Cosa succede quando avviene un infortunio?

Per l’atleta è grave perché bisogna riposare e questo causa una caduta di forma e una non possibilità di migliorare le prestazioni, quindi si diventa nervosi perché gli altri vanno più forti, non potendosi allenare l’atleta rompe un abitudine considerata positiva, salutare, non può incontrare gli amici di allenamento che parlano delle sue prestazioni, non ha più le esigenze prioritarie di allenarsi. Si è disposti ad allenarsi anche con gli infortuni perché all’atleta non va giù di fermarsi, deve riempire lo spazio della giornata dedicato alla corsa, non può rischiare di perdere la forma. Al limite, si fa ricorso ad antiffiammatori, al ghiaccio, si chiede ad altri se gli è capitata la stessa cosa, una cosa è certa l’atleta non è disposto a fermarsi per nessun motivo, se si rivolge ad un medico specialista generico gli viene detto di fermarsi, ma lui non lo fa, non è d’accordo, se si rivolge ad uno specialista dello sport gli viene detto: “non ti dico di fermarti, perché conosco voi sportivi, ma ti invito ad usare una scarpa più protettiva, ad usare plantari, a fare nel frattempo delle indagini”.

Cosa succede quando si arriva ad un punto in cui non si migliora più?

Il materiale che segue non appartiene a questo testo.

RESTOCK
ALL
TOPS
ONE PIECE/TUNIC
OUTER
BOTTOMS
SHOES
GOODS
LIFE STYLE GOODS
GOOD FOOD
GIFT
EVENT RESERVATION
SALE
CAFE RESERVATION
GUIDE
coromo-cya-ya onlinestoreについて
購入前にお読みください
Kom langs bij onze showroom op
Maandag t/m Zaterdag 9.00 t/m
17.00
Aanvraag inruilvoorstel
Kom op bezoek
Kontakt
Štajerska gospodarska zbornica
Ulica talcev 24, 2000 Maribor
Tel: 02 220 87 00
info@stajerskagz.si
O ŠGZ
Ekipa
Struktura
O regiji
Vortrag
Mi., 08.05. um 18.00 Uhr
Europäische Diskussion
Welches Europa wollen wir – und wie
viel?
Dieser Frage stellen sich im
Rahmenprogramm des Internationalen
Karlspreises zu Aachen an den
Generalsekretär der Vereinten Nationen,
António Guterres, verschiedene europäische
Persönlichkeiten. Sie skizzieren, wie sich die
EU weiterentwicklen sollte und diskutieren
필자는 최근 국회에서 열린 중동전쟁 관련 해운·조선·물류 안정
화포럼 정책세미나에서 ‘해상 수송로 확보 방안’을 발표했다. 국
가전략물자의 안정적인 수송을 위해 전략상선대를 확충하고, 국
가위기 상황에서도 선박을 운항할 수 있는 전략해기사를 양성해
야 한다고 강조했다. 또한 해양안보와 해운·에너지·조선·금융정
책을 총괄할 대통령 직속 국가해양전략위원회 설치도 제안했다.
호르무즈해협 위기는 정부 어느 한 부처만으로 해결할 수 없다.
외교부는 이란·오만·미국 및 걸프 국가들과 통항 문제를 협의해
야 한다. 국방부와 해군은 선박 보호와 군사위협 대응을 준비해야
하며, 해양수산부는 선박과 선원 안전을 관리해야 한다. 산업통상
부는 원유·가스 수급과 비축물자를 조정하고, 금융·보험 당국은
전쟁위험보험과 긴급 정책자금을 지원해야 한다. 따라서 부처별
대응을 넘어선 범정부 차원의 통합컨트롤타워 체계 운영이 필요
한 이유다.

L’atleta quando arriva al massimo delle sue prestazioni, delle quali se ne parla raccontando le prestazioni migliori, decide di fare qualcos’altro per fare in modo che gli si riconosca qualcosa nonostante sia fuori forma o per l’età o per infortuni cronici, un modo è quello di passare a gare estreme, in modo che si diminuisce la qualità della prestazione e aumenta la quantità, per esempio si passa a partecipare alle ultra, così si può parlare delle sue prestazioni estreme, per esempio corse di 100 km ecc., ci sono atleti che diventano dipendenti della corsa e non smettono mai, se non gli viene concessa l’idoneità all’attività agonistica, fanno carte false per partecipare a gare, diventano presuntuosi, loro si conoscono bene e decidono che un medico non può decidere sulla loro salute, ma devono solo rilasciare un certificato dietro pagamento di un corrispettivo, anche perché molti atleti decidono che la loro vita è la corsa, quindi non correre significa non vivere. Per non parlare degli integratori, fino all’assunzione di sostanze dopanti. Al corridore che corre perché correre significa vivere non importa gli effetti collaterali di sostanze dopanti, l’importante è che non si ferma e che continua a ben figurare nei confronti di se stesso e degli altri. Ma per molti correre significa stare con altri, confrontarsi con altri, partecipare a manifestazioni sportive, provare lo stress pre gara, la soddisfazione di portare a termine una gara, la possibilità di conoscere gente diversa e relazionarsi senza pregiudizi dandosi del tu a priori senza sapere lo status dell’altro, si va al parco, si incontra sempre le stesse persone e si parla di corsa e non solo, si incontra gente nuova e si approfondisce la conoscenza. Questo è il mondo del podismo amatoriale visto da un podista psicologo.